4. Il résulte de ce qui vient d’être dit que la responsabilité de l’Etat ne saurait être engagée qu’à l’égard de M. B, seul demandeur de logement prioritaire. Par suite, les conclusions indemnitaires présentées par Mme B et celles présentées en qualité de représentants légaux de leurs enfants mineurs doivent être rejetées.
5. La commission de médiation de la Seine-Saint-Denis a reconnu, le 9 septembre 2020, le caractère urgent et prioritaire de la demande de logement de M. B au motif qu’il occupait un logement sur-occupé avec une personne handicapée à charge ou avec enfant mineur à charge. Il résulte de l’instruction que le requérant résidait avec sa femme et ses quatre enfants dans un logement de type T2 affecté de nombreux désordres. La persistance de cette situation, à compter du 9 mars 2021, date à laquelle la carence de l’État a revêtu un caractère fautif, a causé au bénéficiaire des troubles de toute nature dans ses conditions d’existence. Dans les circonstances de l’espèce, le foyer de M. B étant composé de 5 personnes à la date de la décision de la commission et de 6 personnes depuis le 29 avril 2021, il sera fait une juste appréciation du préjudice subi en fixant l’indemnisation due à la somme totale de 6 800 euros.
6. Il résulte de ce qui précède qu’il y a lieu de condamner l’Etat à verser à
M. B la somme de 6 800 euros, tous intérêts confondus au jour du présent jugement.

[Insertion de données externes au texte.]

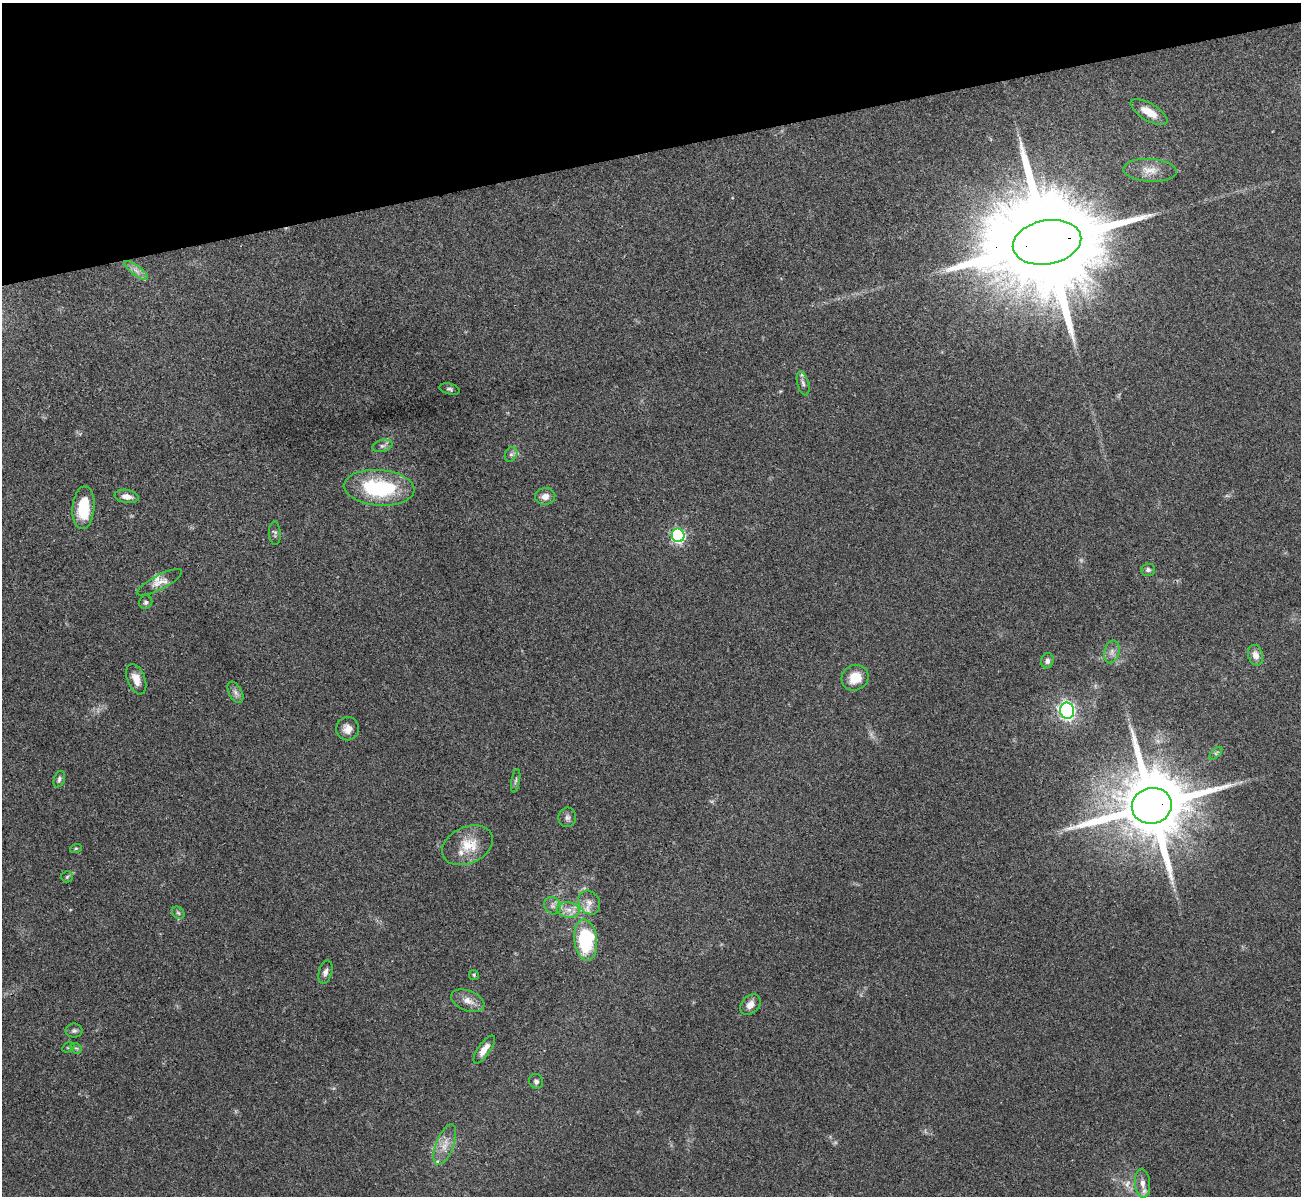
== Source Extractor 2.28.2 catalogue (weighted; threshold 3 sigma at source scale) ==
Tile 3 of 4 x 4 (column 3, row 1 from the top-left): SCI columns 2600-3898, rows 3723-4916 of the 5199 x 5182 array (HDU 1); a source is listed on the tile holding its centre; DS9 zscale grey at full resolution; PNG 1303 x 1198 px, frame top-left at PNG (2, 3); each listed source drawn as its Kron ellipse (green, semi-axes under 4 px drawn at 4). Shown black and unused: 13% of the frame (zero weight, under 3 of 4 exposures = <1% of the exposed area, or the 3 px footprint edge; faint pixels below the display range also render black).
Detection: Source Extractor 2.28.2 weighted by HDU 2 'WHT'; one run over the whole footprint, this tile lists its part. Background 0.0812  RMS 0.0058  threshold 0.0263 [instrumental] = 3 sigma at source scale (4.5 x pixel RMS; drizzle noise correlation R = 1.50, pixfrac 1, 0.05/0.05 arcsec/px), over >= 5 px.
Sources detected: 54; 2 too faint to see at this stretch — neither listed nor drawn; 3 inside a brighter listed object's ellipse — not listed separately; the other 49 listed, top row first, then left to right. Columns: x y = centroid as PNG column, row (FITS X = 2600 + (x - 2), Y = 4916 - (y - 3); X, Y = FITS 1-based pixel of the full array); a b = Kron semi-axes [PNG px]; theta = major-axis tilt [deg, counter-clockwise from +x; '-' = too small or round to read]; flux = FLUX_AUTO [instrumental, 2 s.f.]
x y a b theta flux
1149 112 21 8 -31 8.9
1150 170 26 11 -3 8.2
1047 242 34 22 10 24000
136 271 14 5 -38 3.2
803 383 12 5 -74 1.9
450 389 10 5 -15 1.3
382 446 10 6 16 2
511 454 7 6 - 1.5
379 488 35 18 -4 52
127 496 12 6 -8 4.4
545 496 10 8 4 4.1
83 508 21 11 85 20
275 533 12 6 -87 1.5
678 535 7 6 - 110
1148 570 7 6 - 1.5
159 582 25 7 27 4.9
146 602 7 6 - 1.7
1112 652 11 7 75 3
1256 655 10 7 -72 4.1
1047 661 8 6 72 2.1
855 678 14 12 34 11
136 679 16 9 -68 6.5
235 692 11 6 -62 2.6
1067 711 8 7 - 150
348 729 11 11 - 5
1216 753 8 4 45 1
59 779 8 5 71 1.5
516 781 12 3 79 1.2
1152 806 20 18 14 7100
567 817 10 9 - 2.3
467 845 27 18 25 15
76 848 6 4 19 0.73
67 877 6 5 - 0.99
589 903 12 10 -56 4.7
553 906 9 8 - 2.5
568 910 11 7 -10 4.5
178 913 7 5 -44 1.2
586 940 20 11 -82 39
325 972 12 6 73 2.4
474 975 5 5 - 0.7
468 1001 17 10 -21 5.4
750 1005 12 8 46 4.6
74 1031 8 7 - 1.6
68 1047 6 4 30 0.82
76 1048 6 4 -39 1
484 1049 16 6 55 5.4
536 1081 8 6 -51 1.7
445 1145 21 9 68 6.9
1142 1183 14 7 -86 4.4
Overlapping masked pixels (flux is a lower limit): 2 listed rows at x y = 1047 242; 1152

7. Dans les circonstances de l’espèce, et sous réserve que Me Brochard, avocat du requérant renonce à percevoir la somme correspondant à la part contributive de l’Etat au titre de l’aide juridictionnelle, il y a lieu de mettre à la charge de l’Etat le versement à Me Brochard la somme de 1 100 euros sur le fondement de l’article 37 de la loi du 10 juillet 1991.
D E C I D E :
Article 1er : L’Etat est condamné à verser à M .B la somme de 6 800 euros, tous intérêts confondus au jour du présent jugement.

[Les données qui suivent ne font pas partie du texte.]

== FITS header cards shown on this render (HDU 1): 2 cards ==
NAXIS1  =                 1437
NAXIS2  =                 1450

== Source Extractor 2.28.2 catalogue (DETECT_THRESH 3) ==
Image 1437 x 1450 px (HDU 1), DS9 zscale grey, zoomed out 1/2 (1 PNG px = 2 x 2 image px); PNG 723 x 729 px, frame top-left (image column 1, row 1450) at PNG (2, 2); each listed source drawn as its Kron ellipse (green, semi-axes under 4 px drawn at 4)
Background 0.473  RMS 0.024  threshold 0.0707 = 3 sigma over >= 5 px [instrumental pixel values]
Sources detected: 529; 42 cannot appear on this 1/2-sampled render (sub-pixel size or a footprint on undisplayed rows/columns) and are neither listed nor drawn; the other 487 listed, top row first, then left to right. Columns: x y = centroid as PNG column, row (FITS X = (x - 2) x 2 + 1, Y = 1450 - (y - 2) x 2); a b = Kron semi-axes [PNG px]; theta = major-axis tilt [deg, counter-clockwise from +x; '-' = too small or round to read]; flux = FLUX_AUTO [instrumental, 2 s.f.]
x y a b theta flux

Article 2 : L’Etat versera la somme de 1 100 euros à Me Brochard en application de l’article 37 de la loi du 10 juillet 1991 relative à l’aide juridique, sous réserve qu’il renonce à percevoir la somme correspondant à la part contributive de l’Etat au titre de l’aide juridictionnelle.
Article 3 : Le surplus des conclusions de la requête est rejeté.
Article 4 : Le présent jugement sera notifié à M. C B, à Mme D B et au ministre de la transition écologique et de la cohésion des territoires.
Copie en sera adressée au préfet de la Seine-Saint-Denis.
Rendu public par mise à disposition au greffe le 13 janvier 2025
La magistrate désignée,
A-L. A La greffière,
I. Dad
La République mande et ordonne au ministre de la transition écologique et de la cohésion des territoires en ce qui le concerne et à tous commissaires de justice à ce requis en ce qui concerne les voies de droit commun contre les parties privées, de pourvoir à l’exécution de la présente décision.